• _Excerpt to read_
_ _ _ _ _ _ _

2. If you have no one on the bench who plays the position, (except for outfielders) you can designate anyone on the team to play the position. The fielding rating is the absolute worst (5,-5, e88) on the fielding chart. For outfielders, refer to the advanced instructions.

3. Players may be injured only once during a season, except that a temporary injury does not count toward the one injury rule. Each manager is responsible for marking an injury somewhere on the player's card. A player without such a marking will be presumed injurable. There are no injuries to pitchers or post season injuries.

4. Plate appearances (ab + bb)    Maximum games injured
                  450+                                       2
               400-449                                     4
               350-399                                     6
               300-349                                     8
               250-299                                   15
               < 250                                       20

E. Players With 2 Cards

A manager may choose which card to use, and may even use both cards, one at a time (one card must be completely used up before using another). The card is subject to the normal SOMBILLA limitations. Care should be taken to not use the wrong card by keeping the 25-man playing roster separate from the taxi-squad.

_ _ _ _ _ _ _

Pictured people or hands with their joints
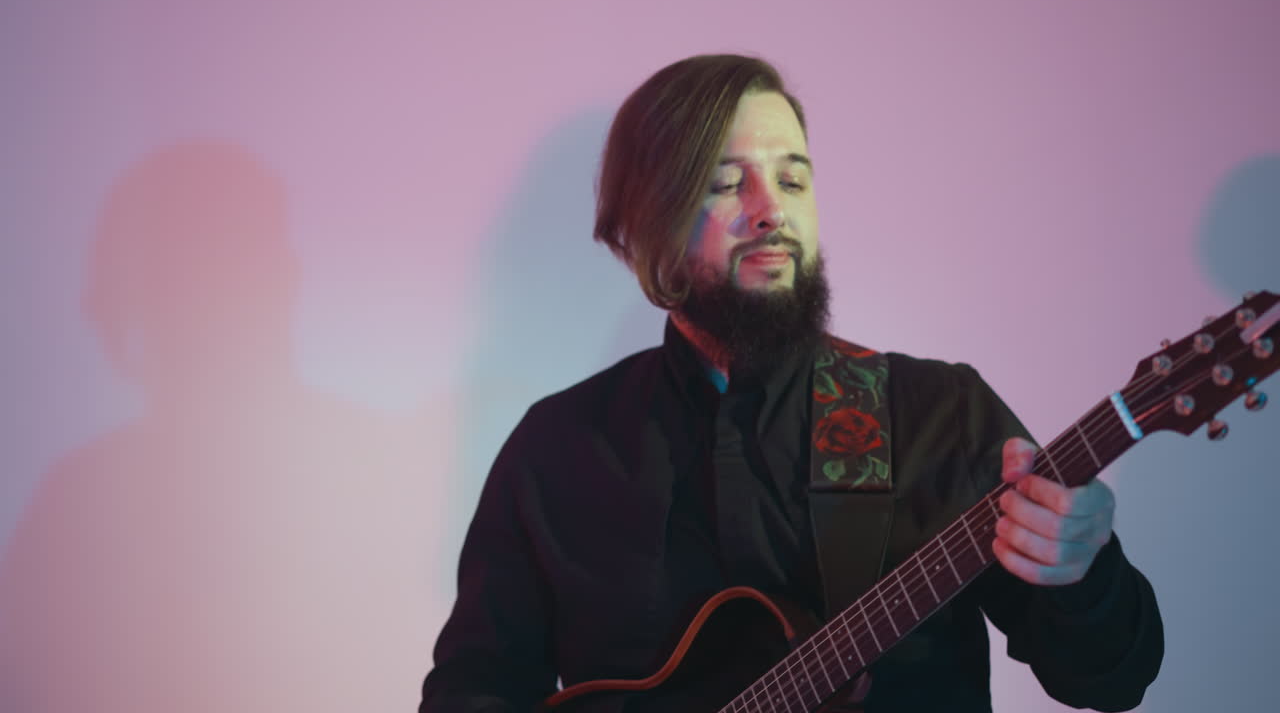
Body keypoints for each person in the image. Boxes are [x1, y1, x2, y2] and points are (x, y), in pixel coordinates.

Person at [420, 54, 1163, 712]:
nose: (772, 211)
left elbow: (1108, 681)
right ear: (649, 225)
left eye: (792, 178)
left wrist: (1081, 571)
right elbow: (472, 689)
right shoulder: (558, 451)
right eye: (725, 183)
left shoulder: (940, 414)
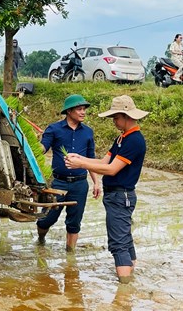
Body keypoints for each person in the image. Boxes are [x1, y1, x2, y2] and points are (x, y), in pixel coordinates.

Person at [65, 95, 149, 284]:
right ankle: (129, 280)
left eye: (115, 118)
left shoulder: (134, 141)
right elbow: (104, 162)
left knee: (118, 243)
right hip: (116, 196)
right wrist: (81, 159)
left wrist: (80, 165)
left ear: (125, 116)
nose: (113, 122)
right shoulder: (122, 138)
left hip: (121, 195)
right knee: (124, 238)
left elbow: (111, 169)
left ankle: (124, 289)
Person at [36, 94, 100, 252]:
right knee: (47, 218)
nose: (83, 112)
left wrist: (97, 182)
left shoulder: (88, 132)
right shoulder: (54, 129)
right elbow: (43, 148)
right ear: (69, 111)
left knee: (74, 222)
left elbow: (91, 159)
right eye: (79, 109)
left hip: (80, 184)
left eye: (84, 109)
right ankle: (41, 239)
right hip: (58, 183)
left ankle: (70, 256)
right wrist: (35, 146)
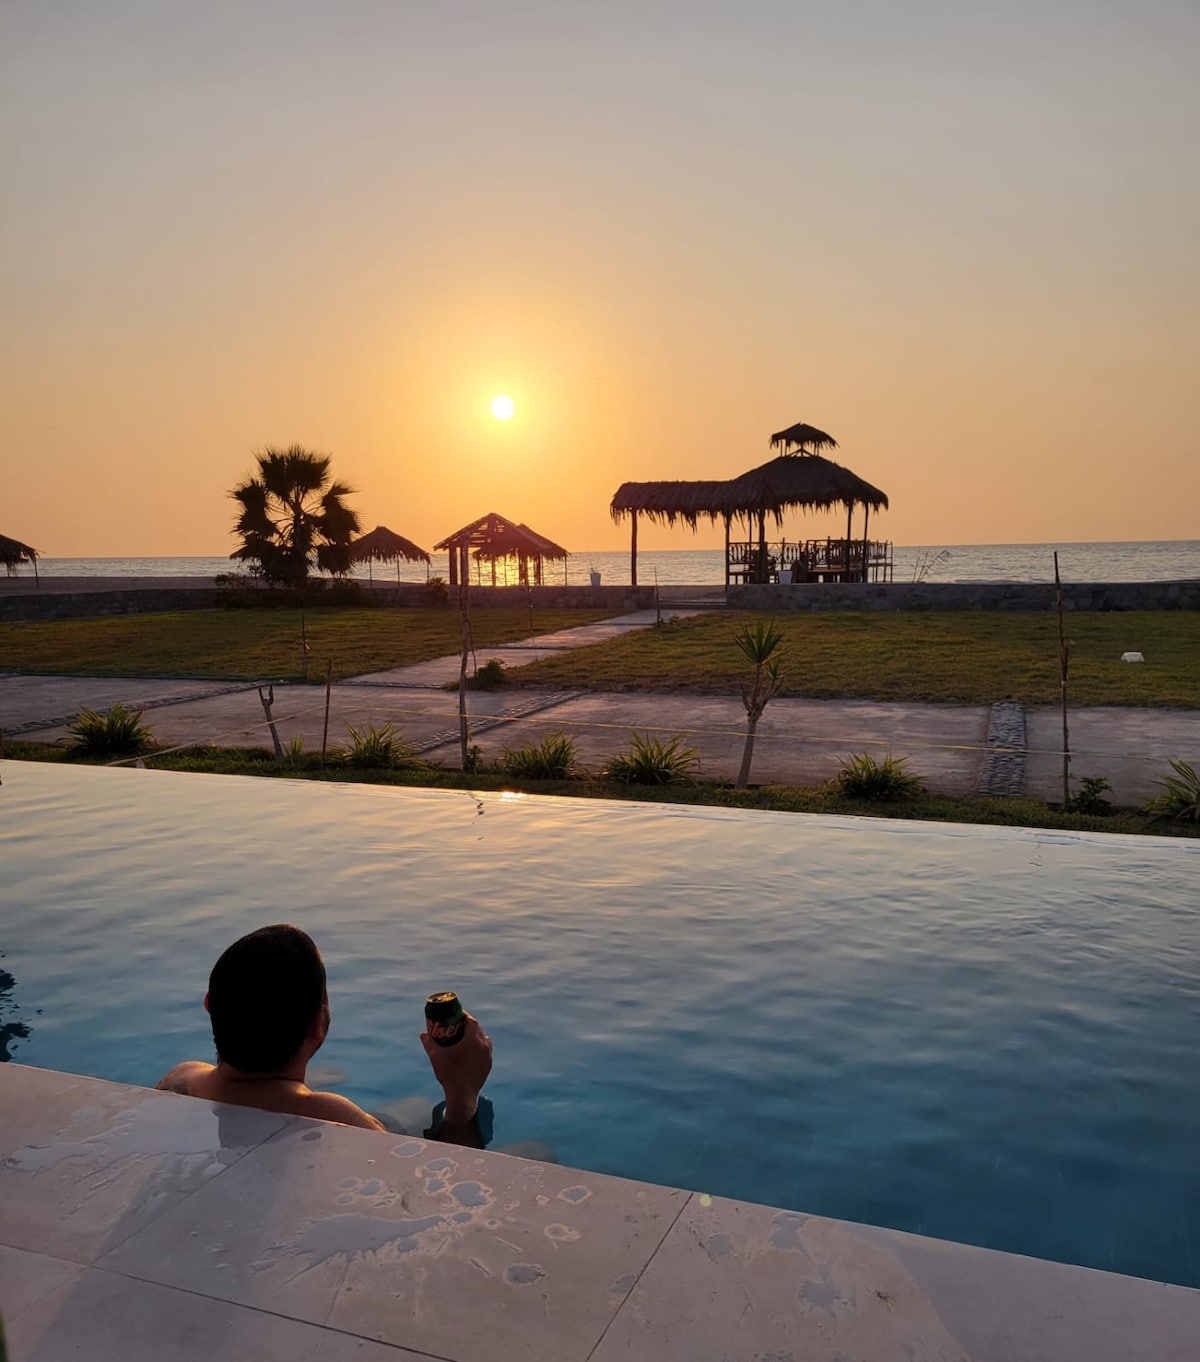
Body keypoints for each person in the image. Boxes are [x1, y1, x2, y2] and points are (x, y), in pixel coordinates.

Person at [155, 923, 493, 1147]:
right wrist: (461, 1098)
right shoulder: (336, 1120)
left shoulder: (180, 1080)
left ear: (209, 1005)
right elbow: (431, 1191)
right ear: (319, 1023)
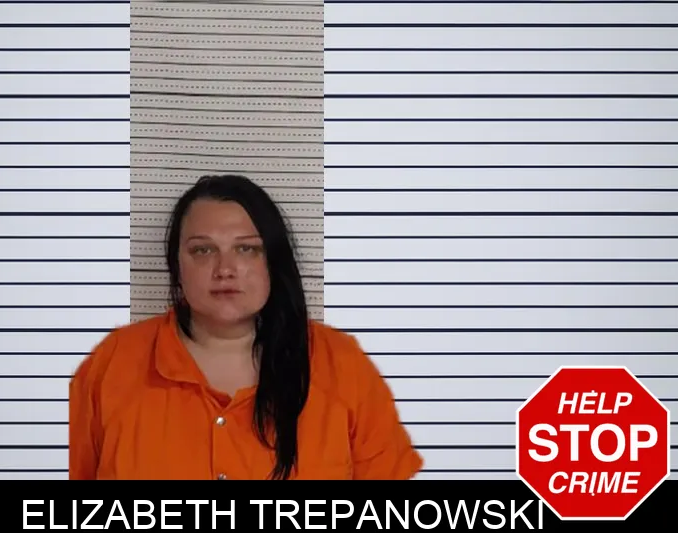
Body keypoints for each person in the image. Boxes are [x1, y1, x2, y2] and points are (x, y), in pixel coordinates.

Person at [68, 174, 423, 480]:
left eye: (247, 249)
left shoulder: (342, 364)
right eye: (203, 250)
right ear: (177, 265)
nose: (225, 269)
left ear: (273, 261)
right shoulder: (111, 364)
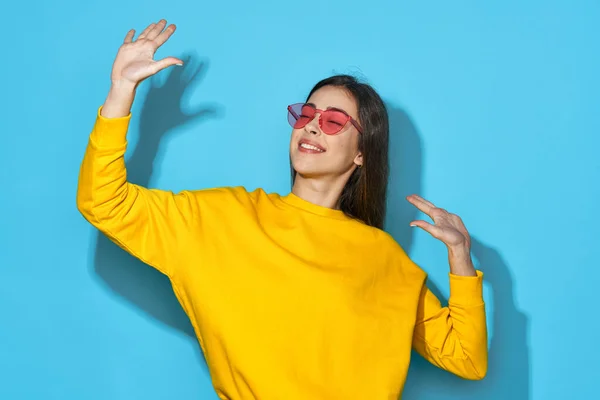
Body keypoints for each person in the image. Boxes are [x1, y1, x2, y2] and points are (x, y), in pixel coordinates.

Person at [76, 19, 488, 400]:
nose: (310, 125)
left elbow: (467, 359)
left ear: (363, 153)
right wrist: (120, 92)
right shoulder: (224, 217)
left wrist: (460, 258)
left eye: (332, 122)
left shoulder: (384, 258)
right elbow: (103, 201)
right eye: (306, 114)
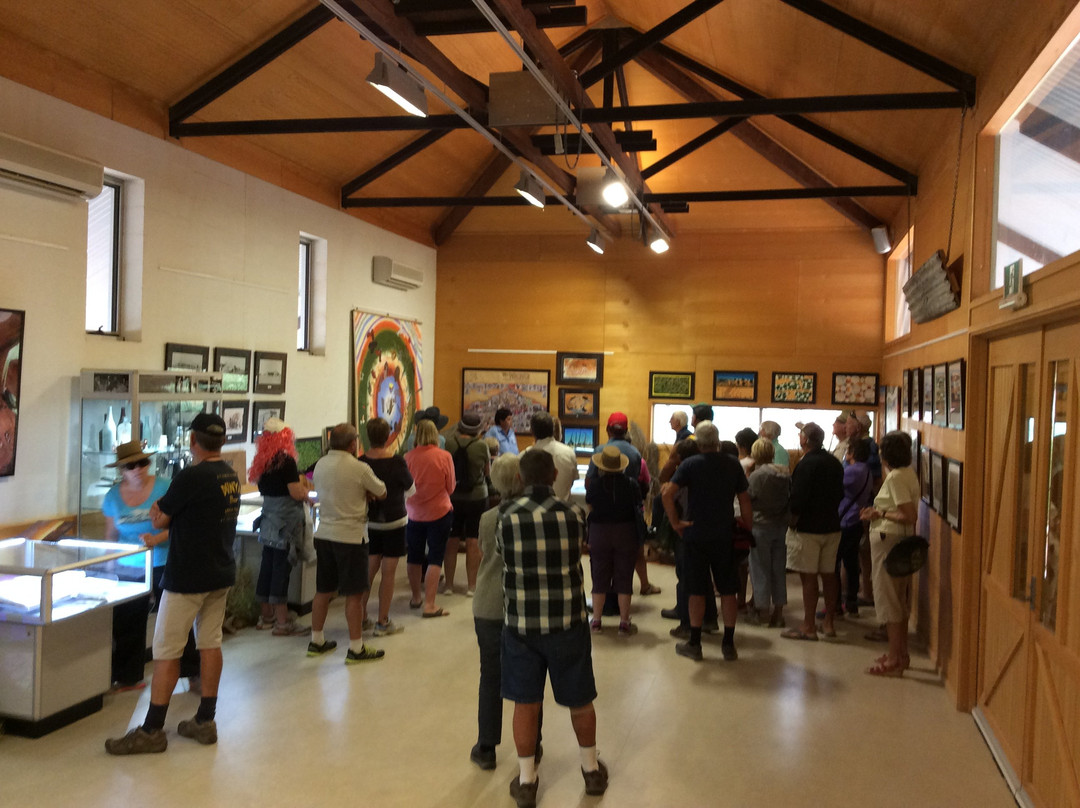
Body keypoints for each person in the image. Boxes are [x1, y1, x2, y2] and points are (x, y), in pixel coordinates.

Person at [105, 413, 240, 755]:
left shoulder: (189, 477)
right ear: (222, 441)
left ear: (193, 441)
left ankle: (152, 729)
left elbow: (159, 516)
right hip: (220, 572)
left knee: (166, 650)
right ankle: (205, 719)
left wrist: (166, 515)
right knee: (210, 643)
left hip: (186, 576)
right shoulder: (230, 475)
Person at [496, 450, 607, 806]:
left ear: (520, 479)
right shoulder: (573, 514)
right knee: (580, 700)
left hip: (521, 624)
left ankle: (527, 780)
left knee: (525, 703)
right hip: (568, 621)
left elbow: (502, 555)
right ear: (555, 473)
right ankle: (590, 770)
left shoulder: (505, 517)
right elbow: (578, 551)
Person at [471, 452, 540, 771]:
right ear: (521, 479)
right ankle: (532, 742)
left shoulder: (488, 519)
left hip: (488, 603)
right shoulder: (534, 515)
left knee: (491, 675)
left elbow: (486, 552)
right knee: (529, 676)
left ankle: (486, 746)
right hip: (522, 605)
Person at [662, 421, 751, 662]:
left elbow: (667, 493)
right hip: (724, 534)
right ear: (718, 441)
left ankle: (695, 642)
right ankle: (728, 643)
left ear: (699, 444)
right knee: (728, 590)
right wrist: (747, 526)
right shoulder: (733, 463)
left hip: (696, 533)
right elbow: (744, 500)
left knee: (697, 590)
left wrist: (676, 523)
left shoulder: (690, 464)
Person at [308, 423, 387, 663]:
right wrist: (366, 493)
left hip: (324, 532)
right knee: (354, 593)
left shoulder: (321, 464)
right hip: (351, 536)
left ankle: (317, 640)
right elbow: (381, 491)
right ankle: (356, 648)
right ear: (353, 444)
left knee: (323, 590)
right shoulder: (359, 467)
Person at [102, 440, 172, 690]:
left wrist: (157, 539)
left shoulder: (165, 487)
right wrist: (109, 566)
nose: (139, 469)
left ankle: (188, 671)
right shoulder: (112, 496)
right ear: (122, 470)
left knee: (173, 618)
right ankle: (127, 677)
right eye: (132, 465)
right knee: (128, 619)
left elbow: (178, 524)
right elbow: (111, 534)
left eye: (143, 463)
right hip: (129, 564)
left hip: (163, 561)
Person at [860, 431, 920, 676]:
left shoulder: (895, 477)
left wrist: (878, 514)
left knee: (890, 601)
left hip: (889, 540)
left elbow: (908, 514)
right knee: (899, 599)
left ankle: (895, 659)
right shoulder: (908, 473)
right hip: (899, 540)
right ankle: (900, 653)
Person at [249, 417, 312, 636]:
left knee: (267, 567)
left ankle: (266, 618)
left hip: (268, 521)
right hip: (286, 524)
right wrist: (306, 493)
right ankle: (283, 623)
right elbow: (295, 492)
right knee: (281, 571)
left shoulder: (262, 461)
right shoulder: (286, 461)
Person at [782, 422, 844, 641]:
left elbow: (798, 499)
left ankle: (808, 625)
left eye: (801, 434)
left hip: (808, 528)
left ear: (805, 440)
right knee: (829, 575)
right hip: (832, 525)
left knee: (808, 577)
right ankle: (829, 623)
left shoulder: (805, 464)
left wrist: (791, 520)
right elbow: (840, 493)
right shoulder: (834, 462)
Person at [586, 412, 658, 598]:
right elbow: (642, 486)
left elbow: (589, 483)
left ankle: (605, 601)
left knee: (603, 559)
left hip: (602, 515)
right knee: (629, 556)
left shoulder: (599, 450)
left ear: (608, 429)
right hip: (628, 514)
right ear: (626, 431)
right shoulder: (635, 453)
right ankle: (629, 596)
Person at [359, 416, 414, 637]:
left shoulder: (361, 462)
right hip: (394, 522)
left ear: (367, 437)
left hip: (370, 523)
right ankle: (382, 621)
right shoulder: (397, 462)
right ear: (388, 436)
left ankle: (361, 617)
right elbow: (411, 489)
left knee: (369, 571)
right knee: (388, 574)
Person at [585, 445, 640, 636]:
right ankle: (624, 623)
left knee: (599, 576)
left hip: (599, 532)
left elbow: (590, 504)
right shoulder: (631, 484)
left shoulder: (595, 484)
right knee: (624, 577)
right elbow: (638, 506)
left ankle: (597, 622)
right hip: (626, 531)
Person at [404, 418, 455, 617]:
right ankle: (430, 604)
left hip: (414, 513)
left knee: (414, 556)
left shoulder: (407, 457)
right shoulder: (444, 456)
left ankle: (416, 597)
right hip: (439, 512)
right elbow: (450, 487)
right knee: (435, 557)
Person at [444, 412, 490, 596]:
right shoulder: (481, 446)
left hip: (453, 496)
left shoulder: (448, 444)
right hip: (477, 496)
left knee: (451, 540)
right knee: (473, 540)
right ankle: (471, 586)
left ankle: (448, 585)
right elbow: (487, 472)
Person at [746, 438, 790, 627]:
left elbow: (748, 498)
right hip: (781, 525)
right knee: (778, 569)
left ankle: (761, 610)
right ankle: (778, 613)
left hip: (760, 525)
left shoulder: (757, 476)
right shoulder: (785, 473)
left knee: (760, 568)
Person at [837, 438, 873, 617]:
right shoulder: (865, 469)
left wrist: (844, 462)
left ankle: (838, 603)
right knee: (851, 562)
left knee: (837, 561)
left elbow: (836, 483)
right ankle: (851, 601)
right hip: (856, 518)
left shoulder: (852, 471)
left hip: (846, 519)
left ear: (852, 452)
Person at [528, 410, 578, 501]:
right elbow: (572, 481)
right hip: (563, 509)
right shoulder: (569, 453)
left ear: (532, 431)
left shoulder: (525, 456)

_ _ _ _ _ _ _

• _Work request 1_
According to the league rules excerpt, which players are never injured?
• _Work request 2_
Condense the paragraph of the league rules excerpt that begins "Players may be injured only once" into a short bulleted list that keeps its main facts.
• _Work request 3_
Extend the league rules excerpt, beginning right after its final sentence.

• _Answer area 1_
There are no injuries to pitchers, and there are no post-season injuries.

• _Answer area 2_
- A player may be injured only once per season; temporary injuries don't count toward this limit.
- Each manager must mark an injury on the player's card.
- A player with no such mark is presumed injurable.
- Pitchers are never injured, and there are no post-season injuries.

• _Answer area 3_
Post season.  The second card used in the regular season is the post-season card.  
However if you use up this card of the two-carded player, you could finish the series with the card from the other league (but not the combined card for guys with 3 cards). If the player ended his first post-season card with a double or triple play and that play used up outs beyond his first card’s limits, those outs are counted against the limited outs of the second card.

If a starred starter has multiple cards, the unlimited (starred) card for post-season purposes is only the card with the most innings pitched  (e.g., one card has 75 innings, one has 130 innings and one 205 innings, you can use only the 205 inninged card as a starred starter in the post-season).  Also, if you used the two lesser-inninged cards during the regular season, you cannot then switch to using the starred max-inninged card in the post-season.

F.  Players with Interleague cards

The manager must decide, before the season begins, whether to use the interleague card all season, or whether to use the two AL/NL cards (and follow our normal two-card usage rules above). Under no circumstances can a manager use all 3 cards. If a pitcher is starred on the IL card, then he's starred on both the AL/NL cards (except for the post-season, see above).  

G.  Pitchers' hitting cards

You can only use a pitcher's hitting card if the pitcher is pitching in the game.  You cannot use a pitcher's hitting card as a pinch-hitter or as a DH. Exceptions:

1. The pitcher can pinch-hit for the DH, as long as the pitcher is in the game.  And then you lose the DH for the rest of the game.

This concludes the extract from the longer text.